_Tâche à réaliser_.
Reproduisez fidèlement le passage du texte de lecture qui commence aux mots «Numérologie et astrologie» et s'arrête après les mots «la sudation extrême.».

_Texte de lecture_.
--------
Numérologie et astrologie

L'an dernier, le Collège a semoncé des médecins qui oeuvraient chez Narconon, un centre de désintoxication de Trois-Rivières associé à l'Église de scientologie. On y imposait la sudation extrême.

Il y a quatre ans, un reportage-choc de Radio-Canada avait par ailleurs révélé qu'une généraliste montréalaise et une infirmière de Sherbrooke dissuadaient les cancéreux de tenter la chimiothérapie.

À l'hôpital Santa Cabrini, une conseillère en soins palliatifs, Line Asselin tentait apparement d'attirer des patients aux ateliers spirituels d'un groupe de Mont-Saint-Hilaire, dont la chef se faisait appeler «Mère». D'après une décision du comité de discipline, l'ex-infirmière est tombé amoureuse d'un pompier atteint du cancer du côlon. Et elle lui a dit que «Mère» pourrait peut-être le sauver s'il quittait sa femme pour régler un conflit intérieur. L'homme est mort cinq mois après avoir écouté ses conseils.
--------
Données enregistrées:

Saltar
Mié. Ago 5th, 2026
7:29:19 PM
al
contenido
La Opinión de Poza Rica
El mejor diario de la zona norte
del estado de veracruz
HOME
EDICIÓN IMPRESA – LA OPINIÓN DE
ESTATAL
--------
_Solution détaillée_.
Numérologie et astrologie

L'an dernier, le Collège a semoncé des médecins qui oeuvraient chez Narconon, un centre de désintoxication de Trois-Rivières associé à l'Église de scientologie. On y imposait la sudation extrême.